On 4/12/19 1:47 AM, Michal Hocko wrote:
> On Thu 11-04-19 11:56:50, Yang Shi wrote:
> [...]
>> Design
>> ======
>> Basically, the approach is aimed to spread data from DRAM (closest to local
>> CPU) down further to PMEM and disk (typically assume the lower tier storage
>> is slower, larger and cheaper than the upper tier) by their hotness.  The
>> patchset tries to achieve this goal by doing memory promotion/demotion via
>> NUMA balancing and memory reclaim as what the below diagram shows:
>>
>>      DRAM <--> PMEM <--> Disk
>>        ^                   ^
>>        |-------------------|
>>                 swap
>>
>> When DRAM has memory pressure, demote pages to PMEM via page reclaim path.
>> Then NUMA balancing will promote pages to DRAM as long as the page is referenced
>> again.  The memory pressure on PMEM node would push the inactive pages of PMEM
>> to disk via swap.
>>
>> The promotion/demotion happens only between "primary" nodes (the nodes have
>> both CPU and memory) and PMEM nodes.  No promotion/demotion between PMEM nodes
>> and promotion from DRAM to PMEM and demotion from PMEM to DRAM.
>>
>> The HMAT is effectively going to enforce "cpu-less" nodes for any memory range
>> that has differentiated performance from the conventional memory pool, or
>> differentiated performance for a specific initiator, per Dan Williams.  So,
>> assuming PMEM nodes are cpuless nodes sounds reasonable.
>>
>> However, cpuless nodes might be not PMEM nodes.  But, actually, memory
>> promotion/demotion doesn't care what kind of memory will be the target nodes,
>> it could be DRAM, PMEM or something else, as long as they are the second tier
>> memory (slower, larger and cheaper than regular DRAM), otherwise it sounds
>> pointless to do such demotion.
>>
>> Defined "N_CPU_MEM" nodemask for the nodes which have both CPU and memory in
>> order to distinguish with cpuless nodes (memory only, i.e. PMEM nodes) and
>> memoryless nodes (some architectures, i.e. Power, may have memoryless nodes).
>> Typically, memory allocation would happen on such nodes by default unless
>> cpuless nodes are specified explicitly, cpuless nodes would be just fallback
>> nodes, so they are also as known as "primary" nodes in this patchset.  With
>> two tier memory system (i.e. DRAM + PMEM), this sounds good enough to
>> demonstrate the promotion/demotion approach for now, and this looks more
>> architecture-independent.  But it may be better to construct such node mask
>> by reading hardware information (i.e. HMAT), particularly for more complex
>> memory hierarchy.
> I still believe you are overcomplicating this without a strong reason.
> Why cannot we start simple and build from there? In other words I do not
> think we really need anything like N_CPU_MEM at all.

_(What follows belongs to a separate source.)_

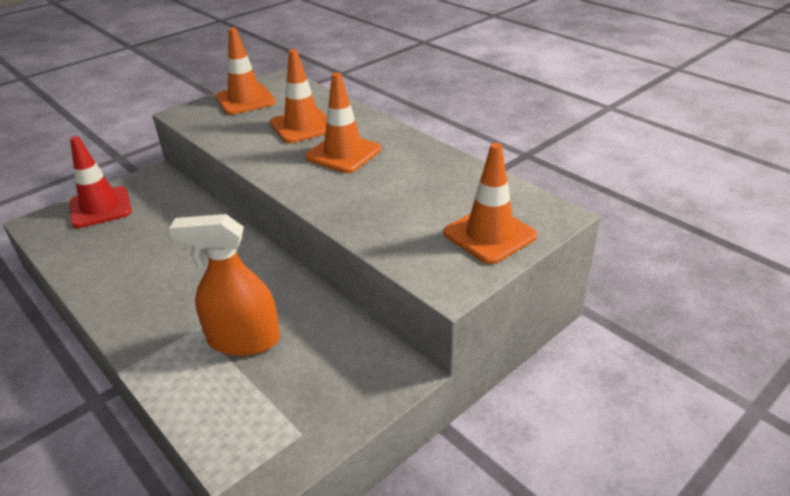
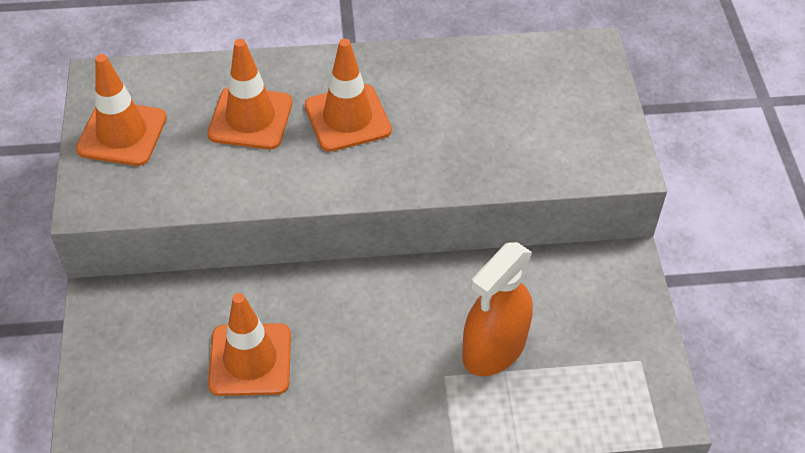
camera: 55 degrees left, 15 degrees up
(100, 207) = (122, 382): red traffic cone -> none
(489, 234) = (582, 103): orange traffic cone -> orange traffic cone (250, 360)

In this patchset N_CPU_MEM is used to tell us what nodes are cpuless 
nodes. They would be the preferred demotion target.  Of course, we could 
rely on firmware to just demote to the next best node, but it may be a 
"preferred" node, if so I don't see too much benefit achieved by 
demotion. Am I missing anything?

>
> I would expect that the very first attempt wouldn't do much more than
> migrate to-be-reclaimed pages (without an explicit binding) with a

Do you mean respect mempolicy or cpuset when doing demotion? I was 
wondering this, but I didn't do so in the current implementation since 
it may need walk the rmap to retrieve the mempolicy in the reclaim path. 
Is there any easier way to do so?

> very optimistic allocation strategy (effectivelly GFP_NOWAIT) and if

Yes, this has been done in this patchset.

> that fails then simply give up. All that hooked essentially to the
> node_reclaim path with a new node_reclaim mode so that the behavior
> would be opt-in. This should be the most simplistic way to start AFAICS
> and something people can play with without risking regressions.

I agree it is safer to start with node reclaim. Once it is stable enough 
and we are confident enough, it can be extended to global reclaim.

>
> Once we see how that behaves in the real world and what kind of corner
> case user are able to trigger then we can build on top. E.g. do we want
> to migrate from cpuless nodes as well? I am not really sure TBH. On one
> hand why not if other nodes are free to hold that memory? Swap out is
> more expensive. Anyway this is kind of decision which would rather be
> shaped on an existing experience rather than ad-hoc decistion right now.

I do agree.

>
> I would also not touch the numa balancing logic at this stage and rather
> see how the current implementation behaves.

I agree we would prefer start from something simpler and see how it works.

The "twice access" optimization is aimed to reduce the PMEM bandwidth 
burden since the bandwidth of PMEM is scarce resource. I did compare 
"twice access" to "no twice access", it does save a lot bandwidth for 
some once-off access pattern. For example, when running stress test with 
mmtest's usemem-stress-numa-compact. The kernel would promote ~600,000 
pages with "twice access" in 4 hours, but it would promote ~80,000,000 
pages without "twice access".

Thanks,
Yang